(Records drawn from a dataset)
◇ ◇ ◇ ◇ ◇ ◇ ◇

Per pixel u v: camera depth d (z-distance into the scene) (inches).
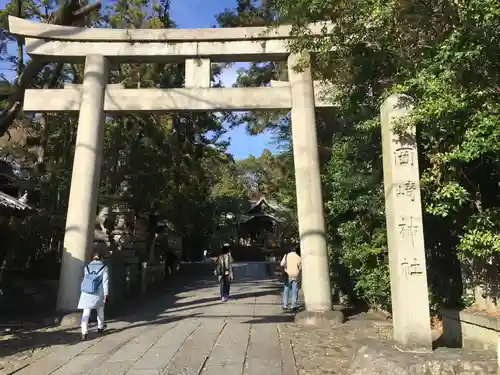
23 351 269.1
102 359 250.7
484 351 213.5
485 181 254.1
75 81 606.2
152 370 227.5
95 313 406.3
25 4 518.3
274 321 371.9
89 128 393.4
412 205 235.1
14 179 650.2
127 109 399.5
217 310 438.0
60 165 650.2
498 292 236.8
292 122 394.9
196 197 892.6
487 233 207.0
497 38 185.8
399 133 240.4
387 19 233.1
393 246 235.6
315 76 386.6
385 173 247.9
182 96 398.3
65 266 375.6
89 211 385.7
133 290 597.3
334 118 430.6
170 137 721.6
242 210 1530.5
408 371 190.1
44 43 402.6
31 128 722.2
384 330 326.0
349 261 391.2
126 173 666.8
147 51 404.5
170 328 344.2
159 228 992.2
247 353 262.1
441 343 270.7
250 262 1387.8
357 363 217.5
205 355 257.9
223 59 412.5
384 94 258.8
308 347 276.1
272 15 462.9
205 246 1349.7
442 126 214.2
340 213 409.7
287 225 659.4
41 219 558.3
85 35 404.5
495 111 192.4
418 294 225.8
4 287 490.9
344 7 264.5
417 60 241.6
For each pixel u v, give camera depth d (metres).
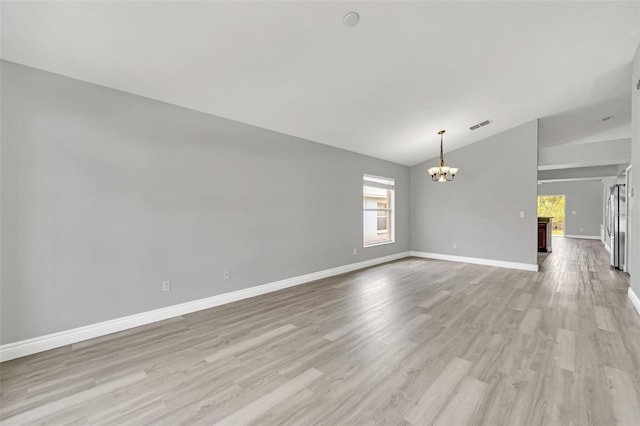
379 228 6.62
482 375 2.04
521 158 5.63
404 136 5.26
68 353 2.40
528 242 5.55
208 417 1.65
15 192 2.34
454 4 2.44
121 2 1.94
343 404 1.75
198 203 3.41
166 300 3.16
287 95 3.40
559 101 4.75
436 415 1.65
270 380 2.01
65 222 2.56
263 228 4.08
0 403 1.78
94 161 2.71
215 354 2.38
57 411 1.71
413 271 5.49
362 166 5.84
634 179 3.57
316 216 4.88
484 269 5.62
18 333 2.35
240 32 2.35
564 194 11.66
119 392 1.89
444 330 2.81
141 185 2.98
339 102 3.73
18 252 2.35
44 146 2.46
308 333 2.77
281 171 4.33
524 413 1.65
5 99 2.31
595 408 1.68
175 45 2.38
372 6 2.33
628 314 3.17
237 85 3.07
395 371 2.10
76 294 2.61
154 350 2.45
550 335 2.66
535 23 2.81
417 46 2.89
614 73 3.92
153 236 3.06
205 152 3.48
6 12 1.90
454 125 5.11
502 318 3.10
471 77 3.64
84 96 2.66
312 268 4.80
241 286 3.82
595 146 5.47
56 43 2.21
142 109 3.00
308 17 2.31
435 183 6.84
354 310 3.39
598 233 10.97
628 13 2.77
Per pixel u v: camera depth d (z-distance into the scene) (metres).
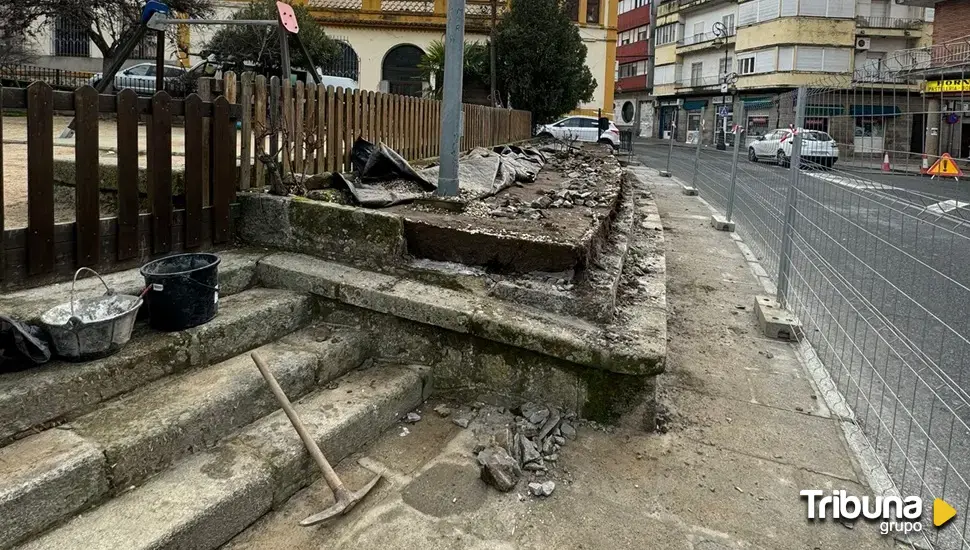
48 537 2.05
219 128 3.97
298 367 3.12
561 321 3.46
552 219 4.70
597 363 3.19
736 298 5.83
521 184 7.30
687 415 3.48
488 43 21.50
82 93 3.07
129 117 3.32
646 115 54.28
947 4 22.81
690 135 46.53
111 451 2.26
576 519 2.57
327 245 4.04
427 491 2.70
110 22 18.17
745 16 38.47
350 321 3.72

◇ ◇ ◇ ◇ ◇ ◇ ◇

Ending at the line with "205 355 257.9", reproduce exactly the lines that begin at the top of the data, and include no pictures.

◆ OUTPUT ◆
Per pixel u v: camera depth d (z-distance into the scene) (inches).
23 351 269.1
102 359 250.7
484 351 213.5
485 181 254.1
75 81 606.2
152 370 227.5
95 313 406.3
25 4 518.3
274 321 371.9
89 128 393.4
412 205 235.1
14 179 650.2
127 109 399.5
217 310 438.0
60 165 650.2
498 292 236.8
292 122 394.9
196 197 892.6
487 233 207.0
497 38 185.8
399 133 240.4
387 19 233.1
393 246 235.6
315 76 386.6
385 173 247.9
182 96 398.3
65 266 375.6
89 211 385.7
133 290 597.3
334 118 430.6
170 137 721.6
242 210 1530.5
408 371 190.1
44 43 402.6
31 128 722.2
384 330 326.0
349 261 391.2
126 173 666.8
147 51 404.5
170 328 344.2
159 228 992.2
247 353 262.1
441 343 270.7
250 262 1387.8
357 363 217.5
205 355 257.9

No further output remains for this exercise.